Marianna Malbakhova, a journalist from local newspaper Gazeta Yuga, told OC Media that she believed the reason for the low turnout for this and other protests in Kabardino-Balkaria was that ‘there is no protest culture’ there.
‘People have stopped believing that they can change something, and in addition, they fear reprisals from the security forces.
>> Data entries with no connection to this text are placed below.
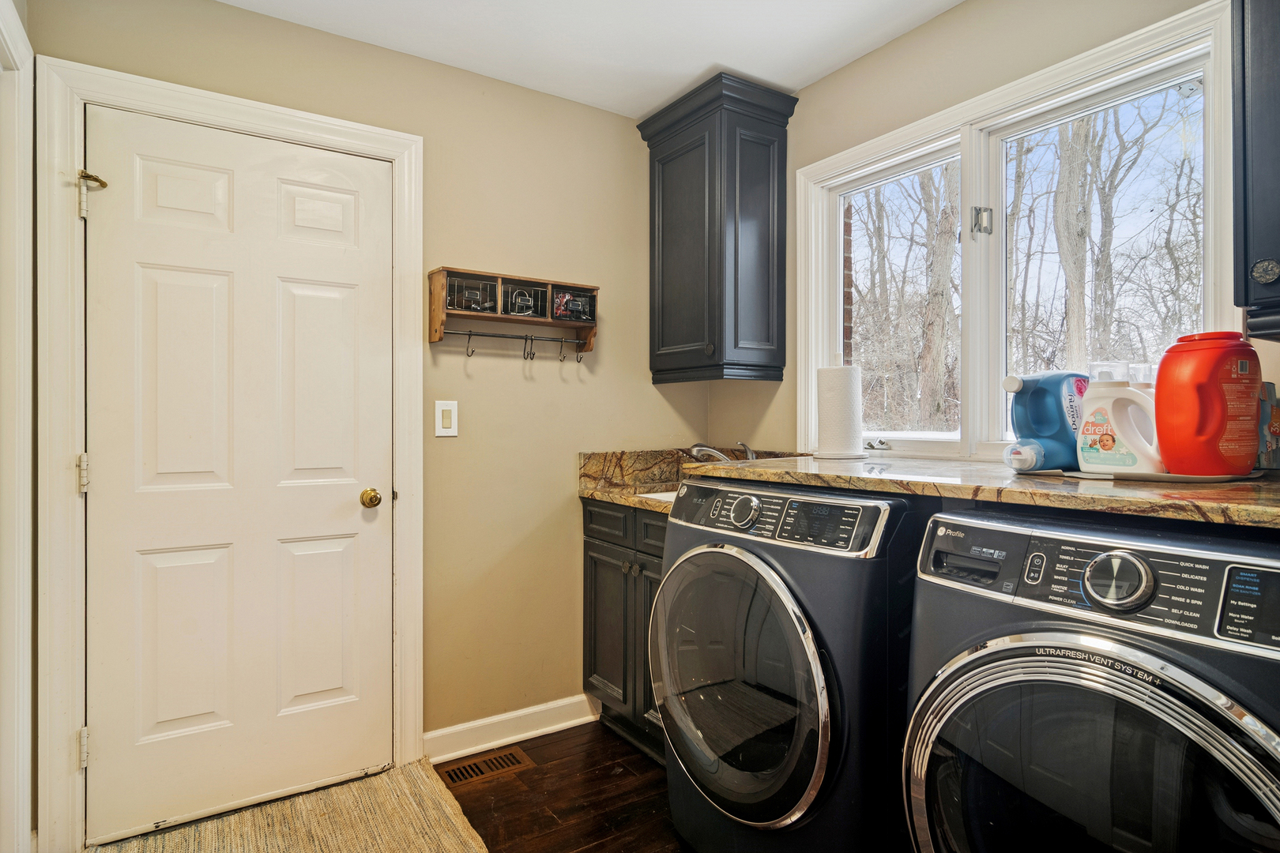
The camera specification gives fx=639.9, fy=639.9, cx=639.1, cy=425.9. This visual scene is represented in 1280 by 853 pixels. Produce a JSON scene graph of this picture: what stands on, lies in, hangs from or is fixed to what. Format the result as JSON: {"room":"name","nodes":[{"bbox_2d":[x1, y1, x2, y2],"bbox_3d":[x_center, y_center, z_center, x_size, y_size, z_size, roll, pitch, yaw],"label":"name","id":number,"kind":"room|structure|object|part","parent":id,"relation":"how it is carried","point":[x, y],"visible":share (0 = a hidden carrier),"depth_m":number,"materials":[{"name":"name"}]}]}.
{"room":"laundry room","nodes":[
{"label":"laundry room","id":0,"kind":"room"},
{"bbox_2d":[0,0,35,852],"bbox_3d":[-1.404,0.099,1.213,0.177,2.156,1.064,0,0,-34],"label":"left wall","id":1,"kind":"structure","parent":0,"point":[26,832],"depth_m":1.54,"materials":[{"name":"white paint"}]},
{"bbox_2d":[26,0,710,807],"bbox_3d":[-0.725,-0.054,2.329,2.503,2.471,0.143,0,0,-34],"label":"back wall","id":2,"kind":"structure","parent":0,"point":[304,33],"depth_m":2.41,"materials":[{"name":"beige paint"}]},
{"bbox_2d":[41,54,423,852],"bbox_3d":[-1.174,0.103,1.988,0.944,2.130,0.145,0,0,-34],"label":"door frame","id":3,"kind":"structure","parent":2,"relation":"attached to","point":[311,126],"depth_m":1.72,"materials":[{"name":"white paint"}]},
{"bbox_3d":[-1.567,0.142,1.813,0.022,0.099,0.026,0,0,-34],"label":"hinge","id":4,"kind":"part","parent":3,"relation":"part of","materials":[{"name":"metal"}]},
{"bbox_3d":[-1.563,0.914,1.815,0.021,0.101,0.026,0,0,-34],"label":"hinge","id":5,"kind":"part","parent":3,"relation":"part of","materials":[{"name":"metal"}]},
{"bbox_2d":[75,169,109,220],"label":"door hinge","id":6,"kind":"object","parent":3,"relation":"attached to","point":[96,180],"visible":0.94,"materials":[{"name":"white metal"}]},
{"bbox_2d":[86,104,396,844],"bbox_3d":[-1.166,0.150,1.949,0.811,2.032,0.107,0,0,-34],"label":"door","id":7,"kind":"structure","parent":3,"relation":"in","point":[347,501],"depth_m":1.94,"materials":[{"name":"white paint"}]},
{"bbox_2d":[434,400,458,436],"bbox_3d":[-0.676,-0.027,2.240,0.077,0.123,0.012,0,0,-34],"label":"light switch","id":8,"kind":"object","parent":2,"relation":"attached to","point":[452,427],"visible":0.98,"depth_m":2.24,"materials":[{"name":"white plastic"}]},
{"bbox_2d":[424,693,598,764],"bbox_3d":[-0.472,1.123,2.388,0.723,0.102,0.016,0,0,-34],"label":"baseboard","id":9,"kind":"structure","parent":2,"relation":"attached to","point":[534,732],"depth_m":2.37,"materials":[{"name":"white paint"}]},
{"bbox_2d":[428,267,598,357],"bbox_3d":[-0.439,-0.390,2.332,0.602,0.288,0.164,0,0,-34],"label":"wall shelf","id":10,"kind":"object","parent":2,"relation":"attached to","point":[476,274],"visible":0.95,"depth_m":2.32,"materials":[{"name":"brown wood"}]},
{"bbox_2d":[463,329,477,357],"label":"hook","id":11,"kind":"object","parent":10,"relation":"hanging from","point":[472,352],"visible":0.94,"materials":[{"name":"black metal"}]},
{"bbox_2d":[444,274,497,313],"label":"wire basket","id":12,"kind":"object","parent":10,"relation":"in","point":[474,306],"visible":0.75,"depth_m":2.27,"materials":[{"name":"black metal"}]},
{"bbox_2d":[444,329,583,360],"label":"hook rail","id":13,"kind":"object","parent":10,"relation":"attached to","point":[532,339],"visible":0.96,"depth_m":2.29,"materials":[{"name":"metal"}]},
{"bbox_2d":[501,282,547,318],"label":"wire basket","id":14,"kind":"object","parent":10,"relation":"in","point":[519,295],"visible":0.83,"depth_m":2.34,"materials":[{"name":"black metal"}]},
{"bbox_2d":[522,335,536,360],"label":"hook","id":15,"kind":"object","parent":10,"relation":"hanging from","point":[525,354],"visible":0.95,"depth_m":2.32,"materials":[{"name":"metal"}]},
{"bbox_2d":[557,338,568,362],"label":"hook","id":16,"kind":"object","parent":10,"relation":"hanging from","point":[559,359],"visible":0.95,"depth_m":2.41,"materials":[{"name":"metal"}]},
{"bbox_2d":[552,289,594,322],"bbox_3d":[-0.279,-0.465,2.499,0.193,0.110,0.130,0,0,-34],"label":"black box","id":17,"kind":"object","parent":10,"relation":"in","point":[559,314],"visible":0.78,"depth_m":2.47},
{"bbox_2d":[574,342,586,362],"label":"hook","id":18,"kind":"object","parent":10,"relation":"hanging from","point":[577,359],"visible":0.93,"depth_m":2.44,"materials":[{"name":"metal"}]},
{"bbox_2d":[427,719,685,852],"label":"floor","id":19,"kind":"structure","parent":0,"point":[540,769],"depth_m":2.02,"materials":[{"name":"brown wood"}]},
{"bbox_2d":[84,758,488,852],"bbox_3d":[-0.850,1.163,1.530,0.917,0.015,1.122,0,0,-34],"label":"rug","id":20,"kind":"object","parent":19,"relation":"on","point":[442,822],"visible":0.98,"depth_m":1.86,"materials":[{"name":"beige"}]},
{"bbox_2d":[435,745,533,787],"bbox_3d":[-0.535,1.171,2.204,0.303,0.007,0.133,0,0,-34],"label":"floor vent","id":21,"kind":"object","parent":19,"relation":"in","point":[459,774],"visible":0.93,"depth_m":2.20,"materials":[{"name":"brown metal"}]},
{"bbox_2d":[580,494,667,762],"bbox_3d":[0.191,0.724,2.361,0.588,0.894,0.767,0,0,-34],"label":"base cabinet","id":22,"kind":"object","parent":19,"relation":"on","point":[600,553],"visible":0.24,"depth_m":2.30,"materials":[{"name":"wood"}]},
{"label":"drawer","id":23,"kind":"part","parent":22,"relation":"part of","materials":[{"name":"wood"}]},
{"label":"cabinet door","id":24,"kind":"part","parent":22,"relation":"part of","materials":[{"name":"wood"}]},
{"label":"knobs","id":25,"kind":"part","parent":22,"relation":"part of","materials":[{"name":"metal"}]},
{"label":"drawer","id":26,"kind":"part","parent":22,"relation":"part of","materials":[{"name":"wood"}]},
{"bbox_2d":[579,448,790,513],"bbox_3d":[0.276,0.190,2.387,0.672,0.170,0.938,0,0,-34],"label":"countertop","id":27,"kind":"structure","parent":22,"relation":"on","point":[612,496],"depth_m":2.56,"materials":[{"name":"stone"}]},
{"bbox_2d":[636,489,679,502],"bbox_3d":[0.207,0.349,2.306,0.400,0.186,0.433,0,0,-34],"label":"sink","id":28,"kind":"object","parent":27,"relation":"in","point":[664,498],"visible":0.06,"depth_m":2.45,"materials":[{"name":"white"}]},
{"bbox_2d":[687,440,757,464],"bbox_3d":[0.334,0.134,2.489,0.276,0.152,0.209,0,0,-34],"label":"faucet","id":29,"kind":"object","parent":27,"relation":"on","point":[707,449],"visible":0.55,"depth_m":2.48,"materials":[{"name":"silver metal"}]},
{"bbox_2d":[654,478,919,852],"bbox_3d":[0.483,0.670,1.760,0.732,1.032,0.696,0,0,-34],"label":"dryer","id":30,"kind":"object","parent":19,"relation":"on","point":[790,795],"visible":0.81,"depth_m":1.48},
{"bbox_3d":[0.202,0.644,1.615,0.122,0.621,0.594,0,0,-34],"label":"dryer door","id":31,"kind":"part","parent":30,"relation":"part of","materials":[{"name":"glass"}]},
{"bbox_3d":[0.266,0.215,1.641,0.050,0.076,0.079,0,0,-34],"label":"dryer dial","id":32,"kind":"part","parent":30,"relation":"part of","materials":[{"name":"silver metal"}]},
{"bbox_3d":[0.288,0.229,1.659,0.122,0.114,0.657,0,0,-34],"label":"control panel","id":33,"kind":"part","parent":30,"relation":"part of","materials":[{"name":"black plastic"}]},
{"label":"washer control panel","id":34,"kind":"part","parent":30,"relation":"part of","materials":[{"name":"black plastic"}]},
{"bbox_2d":[900,508,1279,852],"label":"washer","id":35,"kind":"object","parent":19,"relation":"on","point":[1005,663],"visible":1,"depth_m":1.01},
{"bbox_3d":[0.695,0.649,1.043,0.147,0.611,0.553,0,0,-34],"label":"washer door","id":36,"kind":"part","parent":35,"relation":"part of","materials":[{"name":"glass"}]},
{"bbox_3d":[0.791,0.253,1.072,0.061,0.090,0.092,0,0,-34],"label":"washer dial","id":37,"kind":"part","parent":35,"relation":"part of","materials":[{"name":"silver metal"}]},
{"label":"washer control panel","id":38,"kind":"part","parent":35,"relation":"part of","materials":[{"name":"black plastic"}]},
{"bbox_2d":[218,0,964,118],"bbox_3d":[0.060,-1.323,0.882,2.787,0.101,3.296,0,0,-34],"label":"ceiling","id":39,"kind":"structure","parent":0,"point":[702,65],"depth_m":2.10,"materials":[{"name":"white paint"}]},
{"bbox_2d":[707,0,1279,465],"bbox_3d":[1.180,-0.063,1.640,0.135,2.476,3.163,0,0,-34],"label":"right wall","id":40,"kind":"structure","parent":0,"point":[923,33],"depth_m":2.06,"materials":[{"name":"beige paint"}]},
{"bbox_2d":[638,71,796,385],"bbox_3d":[0.291,-0.712,2.548,0.362,1.095,0.538,0,0,-34],"label":"upper cabinet","id":41,"kind":"object","parent":40,"relation":"attached to","point":[687,152],"visible":0.99,"depth_m":2.42,"materials":[{"name":"wood"}]},
{"bbox_2d":[694,452,1279,528],"bbox_3d":[0.912,0.131,1.599,0.826,0.037,1.642,0,0,-34],"label":"countertop","id":42,"kind":"structure","parent":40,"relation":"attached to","point":[1266,483],"depth_m":1.26,"materials":[{"name":"brown stone"}]},
{"bbox_2d":[813,359,865,458],"bbox_3d":[0.660,-0.064,2.112,0.171,0.328,0.171,0,0,-34],"label":"paper towel roll","id":43,"kind":"object","parent":42,"relation":"on","point":[850,384],"visible":0.99,"depth_m":2.05,"materials":[{"name":"white paper"}]},
{"bbox_2d":[1001,370,1088,473],"bbox_3d":[0.954,-0.009,1.504,0.239,0.234,0.111,0,0,-19],"label":"detergent bottle","id":44,"kind":"object","parent":42,"relation":"on","point":[1030,386],"visible":0.95,"depth_m":1.47,"materials":[{"name":"blue plastic"}]},
{"bbox_2d":[1064,466,1264,482],"bbox_3d":[1.084,0.102,1.347,0.310,0.013,0.293,0,0,-34],"label":"tray","id":45,"kind":"object","parent":42,"relation":"on","point":[1216,479],"visible":0.5,"depth_m":1.24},
{"bbox_2d":[1078,363,1163,474],"bbox_3d":[1.011,-0.010,1.339,0.095,0.225,0.180,0,0,-34],"label":"detergent bottle","id":46,"kind":"object","parent":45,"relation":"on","point":[1108,404],"visible":0.95,"depth_m":1.32,"materials":[{"name":"white plastic"}]},
{"bbox_2d":[1152,331,1261,476],"bbox_3d":[1.112,-0.040,1.253,0.188,0.282,0.127,0,0,-11],"label":"detergent bottle","id":47,"kind":"object","parent":45,"relation":"on","point":[1218,391],"visible":0.99,"depth_m":1.21,"materials":[{"name":"red plastic"}]},
{"bbox_2d":[1257,380,1279,469],"bbox_3d":[1.343,0.008,1.383,0.098,0.181,0.122,0,0,-34],"label":"box","id":48,"kind":"object","parent":42,"relation":"on","point":[1274,427],"visible":0.52,"depth_m":1.35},
{"bbox_2d":[790,0,1242,467],"bbox_3d":[1.031,-0.389,1.981,0.157,1.139,1.347,0,0,-34],"label":"window","id":49,"kind":"structure","parent":40,"relation":"in","point":[810,356],"depth_m":1.94,"materials":[{"name":"white"}]},
{"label":"crank handle","id":50,"kind":"part","parent":49,"relation":"part of","materials":[{"name":"silver metal"}]},
{"bbox_2d":[1231,0,1279,341],"bbox_3d":[1.349,-0.660,1.006,0.352,1.016,0.612,0,0,-34],"label":"upper cabinet","id":51,"kind":"object","parent":40,"relation":"attached to","point":[1263,282],"visible":1,"depth_m":1.14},
{"bbox_3d":[1.089,-0.267,1.116,0.030,0.046,0.035,0,0,-34],"label":"knob","id":52,"kind":"part","parent":51,"relation":"part of","materials":[{"name":"metal"}]},
{"label":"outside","id":53,"kind":"structure","parent":0,"visible":0},
{"label":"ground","id":54,"kind":"structure","parent":53,"visible":0},
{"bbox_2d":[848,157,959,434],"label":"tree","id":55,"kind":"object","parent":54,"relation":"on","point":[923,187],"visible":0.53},
{"bbox_2d":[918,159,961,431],"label":"tree","id":56,"kind":"object","parent":54,"relation":"on","point":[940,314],"visible":0.64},
{"bbox_2d":[1053,114,1094,371],"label":"tree","id":57,"kind":"object","parent":54,"relation":"on","point":[1073,310],"visible":0.51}
]}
Only pro-governmental organisers can ensure a high turnout, driving out employees of state organisations’, Malbakhova said.
According to her, a lot now depends on the position of young people, ‘who are not burdened with loans, and, therefore, are not afraid to lose their jobs for participating in protests’.
‘As for the Communists specifically, the majority of the republic’s population understands that the Communist Party is not the opposition at all’, she said.
According to Aslan Beshto, a local human rights activist and head the Kabardian People’s Congress low turnout, not only for protests but also in elections, was not only a problem for the Communist Party.
‘If we recall the elections, we can say that the turnout was extremely low’, Beshto told OC Media.
He said that people disbelieved not so much in the idea of communism itself, which still remains attractive to them, as in the people representing the top of the Communist Party in the country and in their ‘openly venal and compromising position’.
Khadzhimurat Khakuashev, the chair of Respublika — Obsheye Delo (the Republic is our common cause), a local public organisation, told OC Media that he believed that ‘the majority of the population has no confidence in the Communist Party’.
‘ “The party of pensioners”, as the modern Communists are secretly called, require radical reforms, or they will be completely forgotten’, Khakuashev said.
The Communist Party of Kabardino-Balkaria plans another protest for 24 August.